Global Financial Capitol
Thought For The Week
- Cheap oil prices were supposed to ignite a boost in spending in other discretionary sectors within our economy.
- So far, consumers have opted to keep these savings rather than spend them elsewhere.
- Although increased savings for Americans is not necessarily a bad outcome, expect to see a rise in spending at some point down the road.
SAVING VS. SPENDING
When oil began its decline back in June 2014, most economists and investors believed that if prices could remain low for an extended period, those economies that import oil and/or consume lots of oil would benefit. The logic goes that if consumers are spending less at the pump, and if companies are paying less for oil, then both would have more money to spend elsewhere in an economy.
The U.S. was supposed to be one of the biggest beneficiaries of cheap oil. Sure, those who work
in the industry would suffer from job losses and bankruptcies, but the net benefit was expected to be big because our economy fits so well into this investment thesis for three reasons:
- We Still Import: Despite the surge in domestic oil production over the last 5 years, we still import most of our oil.
- We Consume: The U.S. is the largest consumer of oil in the world.
- Economic Composition: Over 70% of our economy consists of consumer spending.
The volatility in financial markets has caused a lot of concern amongst the general public, and when consumers are less confident, they tend to spend less.
Add these up and the output is the largest consumer of oil is now paying less for the commodity, so Americans should have a lot of money to spend elsewhere in the economy. So far, only a portion of this thesis has played out. According to the Financial Times, lower gasoline prices saved Americans $126 billion at the pump in 2015, which equates to around $1,000 per household.
The other half of this thesis, the part where Americans were going to spend these savings
elsewhere, has yet to happen. Admittedly, there have been some signs of spending reacting to
cheaper gasoline. For instance, sales of sport utility vehicles surged last year to an all-time high
of 17.5 million, and drivers hit the road to cover a record 3.2 trillion miles.
But consumer spending as a whole has yet to see any real bump. In fact, the data in the chart below point to Americans saving more that spending.
The personal savings rate rose to 5.4% in February, which is the highest it has been in over three years (red arrow) and double the rate prior to the financial crisis (red shaded box). Economists are perplexed and now trying to hypothesize why we haven’t seen more consumer spending and
increased economic growth from the fall in oil prices. Unlike many out there who claim to know the answer, I truly don’t know because it’s still too early to tell. However, I’m also not that concerned for two reasons:
- Only Upside: Saving money at the pump is mostly a zero-sum game. Meaning, there simply cannot be a downside to the overwhelming majority of consumers by paying less for something that they don’t even want to buy in the first place.

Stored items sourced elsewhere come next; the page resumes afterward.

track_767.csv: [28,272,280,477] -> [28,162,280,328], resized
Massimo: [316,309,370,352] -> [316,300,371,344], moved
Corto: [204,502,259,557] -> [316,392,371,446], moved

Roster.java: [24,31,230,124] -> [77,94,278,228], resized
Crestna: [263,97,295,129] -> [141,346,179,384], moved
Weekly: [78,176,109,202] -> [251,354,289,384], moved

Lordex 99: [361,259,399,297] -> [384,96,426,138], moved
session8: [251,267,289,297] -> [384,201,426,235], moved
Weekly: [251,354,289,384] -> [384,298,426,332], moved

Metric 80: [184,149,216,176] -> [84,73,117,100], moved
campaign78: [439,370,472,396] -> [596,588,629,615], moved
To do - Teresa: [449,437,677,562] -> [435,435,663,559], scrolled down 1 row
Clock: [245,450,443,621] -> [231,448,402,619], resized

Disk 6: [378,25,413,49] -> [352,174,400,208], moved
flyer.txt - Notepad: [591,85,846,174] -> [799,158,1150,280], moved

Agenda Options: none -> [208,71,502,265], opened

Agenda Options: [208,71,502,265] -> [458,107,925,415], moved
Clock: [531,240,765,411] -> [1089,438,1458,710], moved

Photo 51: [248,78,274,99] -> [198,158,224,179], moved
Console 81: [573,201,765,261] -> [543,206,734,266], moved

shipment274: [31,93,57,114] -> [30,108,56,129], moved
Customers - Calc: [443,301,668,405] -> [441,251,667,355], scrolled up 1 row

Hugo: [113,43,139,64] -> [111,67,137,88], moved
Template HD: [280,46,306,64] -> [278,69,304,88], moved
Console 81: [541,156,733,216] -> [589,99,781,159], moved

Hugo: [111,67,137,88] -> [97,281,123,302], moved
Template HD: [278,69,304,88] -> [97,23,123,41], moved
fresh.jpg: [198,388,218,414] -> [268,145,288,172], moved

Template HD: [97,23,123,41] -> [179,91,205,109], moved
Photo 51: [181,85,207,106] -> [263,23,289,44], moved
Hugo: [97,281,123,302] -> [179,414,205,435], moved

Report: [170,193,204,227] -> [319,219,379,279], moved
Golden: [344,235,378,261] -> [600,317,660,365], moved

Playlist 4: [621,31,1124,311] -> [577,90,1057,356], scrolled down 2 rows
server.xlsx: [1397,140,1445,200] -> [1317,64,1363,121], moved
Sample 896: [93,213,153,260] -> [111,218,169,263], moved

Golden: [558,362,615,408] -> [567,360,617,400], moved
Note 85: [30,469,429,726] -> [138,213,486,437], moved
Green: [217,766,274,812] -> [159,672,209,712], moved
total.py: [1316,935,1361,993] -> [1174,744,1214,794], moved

- Savings Matter: Given the amount of debt accumulation and pain experience during the deleveraging years after the financial crisis, I don’t necessarily consider a rise in the savings rate to be a bad thing.
IMPLICATIONS FOR INVESTORS
I wish I had a better answer, but unfortunately, I don’t think one exists at the moment. If I had to
guess, I would argue that the reason why Americans are not spending more has to do with the short-term, psychological effect of falling oil on consumers. More specifically, the volatility in financial markets has caused a lot of concern amongst the general public, and when consumers are less confident, they tend to spend less.
Our economy is not growing all that much, and consumers still remember the last recession all too well, so they may just be playing it safe for the time being. If I am right, then this will most likely only be a temporary phenomenon. Falling oil has caused stocks to follow in tandem because traders are concerned that energy companies could go bankrupt, and the banks that loaned them money could then be at risk. However, once the weak companies begin to disappear, the stock market should then become less of a hostage to traders as oil-induced volatility wanes.
Like many other investors, I expected to see more of a rise in spending from cheap energy, but it looks like we will just have to wait a while longer. That’s ok, because although timing these things is very difficult, it’s still an indisputable fact that cheap energy prices are a net benefit to the U.S. economy over the long run.